The first seedlings of a political conscience emerged within Kay shortly after Mandela’s prison release. They were both on an SAA flight from Rio de Janeiro to Cape Town. It was a Boeing 747 and Kay was the captain.

“It was my first and last face-to-face encounter with Nelson Mandela. I got a message that he wished to see me. So I stepped out of the cockpit and found that he was with his wife, Winnie. They were on seats 1D and 1F - I’ll never forget it,” said Kay. “The moment he saw me he stood up. I said, ‘No, please,’ but he insisted and he stood up and greeted me and shook my hand. It never, ever happened to me before or since with a passenger. For me it was transforming. The courtesy and respect of his gesture …

“Until then he was another black face and name who may have been a threat to my way of life. I was exposed to the Afrikaans mentality, and that, while I thought little about politics, was what shaped me.”

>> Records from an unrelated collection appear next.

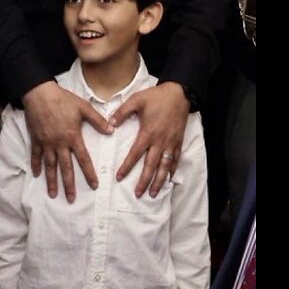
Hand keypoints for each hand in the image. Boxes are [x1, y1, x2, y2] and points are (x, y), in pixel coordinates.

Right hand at [21, 81, 111, 201]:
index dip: (89, 174)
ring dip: (51, 181)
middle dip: (69, 185)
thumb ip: (98, 120)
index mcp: (73, 137)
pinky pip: (36, 156)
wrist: (40, 94)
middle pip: (65, 168)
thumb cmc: (63, 99)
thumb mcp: (84, 108)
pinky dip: (36, 166)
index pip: (83, 159)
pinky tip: (36, 175)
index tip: (94, 186)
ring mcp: (46, 143)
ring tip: (52, 194)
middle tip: (71, 200)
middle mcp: (60, 144)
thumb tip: (112, 131)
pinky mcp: (36, 139)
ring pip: (50, 166)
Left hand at [109, 81, 188, 197]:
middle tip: (138, 194)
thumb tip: (110, 123)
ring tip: (154, 193)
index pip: (135, 154)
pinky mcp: (178, 141)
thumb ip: (122, 112)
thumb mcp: (136, 100)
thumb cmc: (156, 97)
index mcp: (148, 133)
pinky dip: (172, 170)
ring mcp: (171, 143)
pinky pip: (176, 159)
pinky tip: (168, 178)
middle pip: (151, 166)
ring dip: (159, 181)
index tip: (119, 177)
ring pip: (165, 167)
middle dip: (144, 181)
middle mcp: (160, 141)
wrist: (179, 94)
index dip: (127, 167)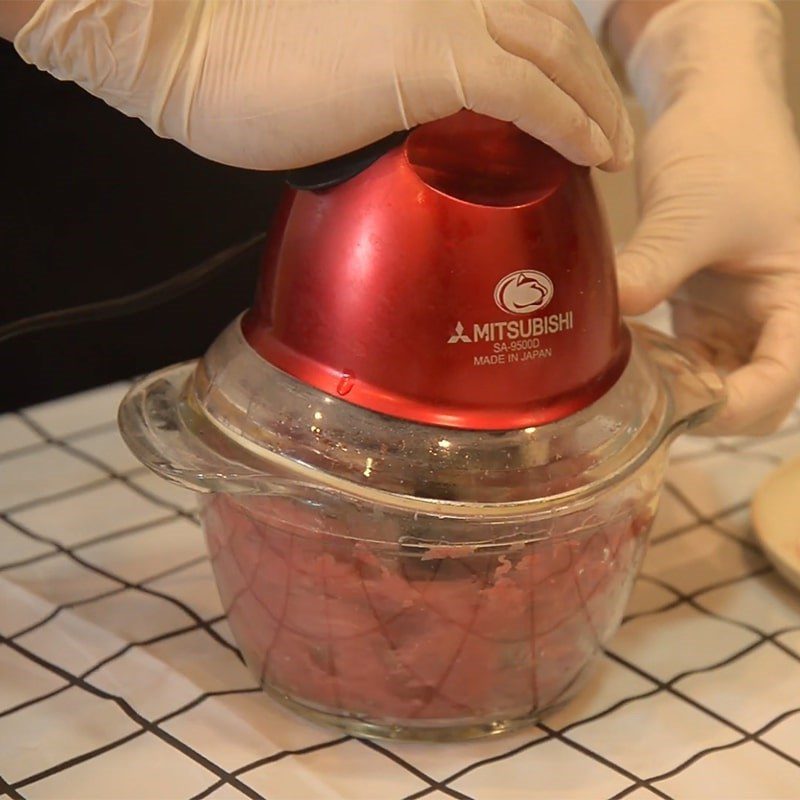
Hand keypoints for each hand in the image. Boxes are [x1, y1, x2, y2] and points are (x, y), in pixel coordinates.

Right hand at [12, 0, 631, 170]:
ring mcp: (443, 11)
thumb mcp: (335, 57)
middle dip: (592, 79)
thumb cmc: (243, 64)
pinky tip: (593, 151)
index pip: (520, 12)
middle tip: (612, 131)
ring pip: (555, 50)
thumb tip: (408, 119)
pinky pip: (529, 90)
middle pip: (552, 25)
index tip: (580, 102)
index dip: (562, 55)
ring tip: (614, 148)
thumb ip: (392, 76)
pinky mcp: (432, 54)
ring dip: (595, 103)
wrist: (189, 51)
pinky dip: (570, 121)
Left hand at [614, 0, 799, 434]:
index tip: (679, 407)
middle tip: (644, 399)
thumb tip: (605, 318)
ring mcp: (742, 318)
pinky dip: (661, 368)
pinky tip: (624, 357)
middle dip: (704, 408)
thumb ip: (655, 266)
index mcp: (799, 298)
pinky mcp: (709, 312)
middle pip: (754, 395)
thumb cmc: (726, 151)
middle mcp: (776, 317)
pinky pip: (690, 360)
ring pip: (718, 382)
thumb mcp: (693, 211)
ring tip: (627, 378)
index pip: (783, 378)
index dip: (736, 406)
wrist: (713, 111)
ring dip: (678, 391)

With thanks to the Cape Argus

Zavos on the Boks

Aussie journo Spiro Zavos finds it quite difficult to say nice things about the Boks. So when I stumbled on this little piece I just had to share it:

“The Springboks destruction of the Wallabies was the sort of defeat that gives massacres a bad name. This was a thrashing, a walloping and a devastation.

Go through the thesaurus to find all the words for a massacre - a general slaughter, utter defeat, destruction and so on - and you get a feel for what happened at the citadel of Afrikaner rugby pride and power, Coca-Cola (formerly Ellis) Park in Johannesburg.

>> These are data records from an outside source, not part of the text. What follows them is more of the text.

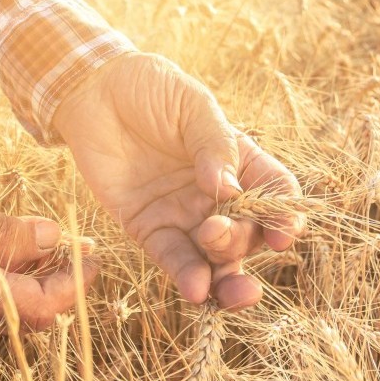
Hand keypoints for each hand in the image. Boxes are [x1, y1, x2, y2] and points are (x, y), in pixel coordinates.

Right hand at [0, 136, 94, 330]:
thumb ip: (15, 234)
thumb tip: (57, 243)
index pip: (37, 309)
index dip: (73, 287)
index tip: (95, 260)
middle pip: (24, 314)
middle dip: (59, 286)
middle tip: (84, 253)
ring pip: (4, 303)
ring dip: (35, 278)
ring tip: (61, 244)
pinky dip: (9, 273)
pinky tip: (23, 245)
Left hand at [52, 53, 302, 309]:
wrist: (95, 90)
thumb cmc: (151, 89)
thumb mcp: (192, 107)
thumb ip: (214, 146)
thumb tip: (228, 191)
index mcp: (240, 161)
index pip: (275, 194)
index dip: (285, 216)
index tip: (283, 232)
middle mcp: (217, 195)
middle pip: (246, 233)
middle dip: (241, 243)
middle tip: (217, 230)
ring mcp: (184, 215)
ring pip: (215, 258)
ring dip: (223, 277)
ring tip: (219, 288)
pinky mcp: (148, 227)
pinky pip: (172, 259)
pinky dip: (187, 278)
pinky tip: (196, 291)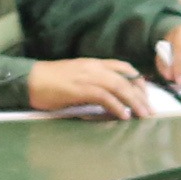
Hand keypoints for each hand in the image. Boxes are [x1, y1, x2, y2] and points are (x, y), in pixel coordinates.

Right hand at [27, 57, 150, 117]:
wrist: (30, 80)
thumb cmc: (51, 81)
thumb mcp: (78, 77)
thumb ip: (94, 82)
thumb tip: (109, 96)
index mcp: (94, 63)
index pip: (124, 68)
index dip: (138, 81)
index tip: (145, 95)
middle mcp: (94, 67)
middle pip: (126, 78)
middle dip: (141, 95)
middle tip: (150, 110)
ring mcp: (87, 77)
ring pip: (119, 86)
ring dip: (134, 102)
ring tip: (143, 115)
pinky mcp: (80, 89)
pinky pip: (104, 96)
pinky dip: (117, 106)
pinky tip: (124, 116)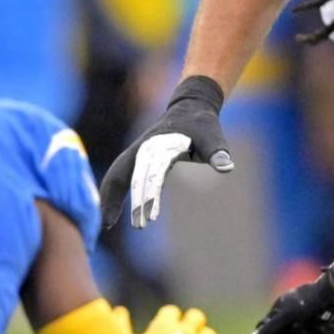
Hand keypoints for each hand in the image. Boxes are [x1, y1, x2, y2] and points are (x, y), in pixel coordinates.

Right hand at [99, 76, 234, 229]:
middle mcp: (142, 150)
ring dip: (109, 198)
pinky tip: (112, 212)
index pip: (148, 175)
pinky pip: (121, 178)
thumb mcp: (212, 136)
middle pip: (123, 176)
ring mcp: (137, 154)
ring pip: (116, 176)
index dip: (146, 197)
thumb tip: (227, 167)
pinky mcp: (138, 160)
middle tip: (115, 225)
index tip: (148, 218)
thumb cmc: (202, 124)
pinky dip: (113, 193)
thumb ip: (217, 152)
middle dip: (116, 200)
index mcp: (157, 145)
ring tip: (106, 223)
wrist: (190, 108)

The Springboks were the ferocious mongols of Ghengis Khan: and the Wallabies were the hapless villagers put to the sword and fire with a vengeance and brutality.

In the manner of wiping away the blood from a victim, lets get some of the statistics out of the way.

This was the greatest margin of defeat for a Wallaby side, 45 points in arrears, since the team started playing Test rugby in 1899.

It was the second-largest points total conceded since that awful day in 1997 at Pretoria when the Springboks ran riot and scored a total of 61 points to 22…”

To read the remainder from The Roar, click here

Bills on the Boks

Writing in the Pretoria News, Peter Bills reveals how bad things in the Bok camp have got:

“Unless you believe that rabbits really can be plucked out of conjuror’s hats, then Springbok coach Peter de Villiers has a critical decision to make this Monday morning.

Humiliated by the Durban crowd after South Africa’s latest abject defeat, De Villiers faces probably the key moment of his entire career.

He either makes the decision to walk away from the Springbok job, accepting that playing with Jake White’s retreads is no way to embrace a new philosophy but that he isn’t brave enough to omit them, or he picks a team that just might be capable of producing the game he seeks.

For sure, the present one isn’t. Sources talk of a fractured Springbok camp, of some players who wish only for De Villiers to fail and resign; of others who cannot understand his policy of retaining World Cup winners who simply aren’t delivering any more and others who are plainly bewildered by the goings-on at the highest level of South African rugby.

There is much talk of the senior players virtually taking training off, and of key figures undermining the coach by preaching a completely different philosophy to the one he espouses.”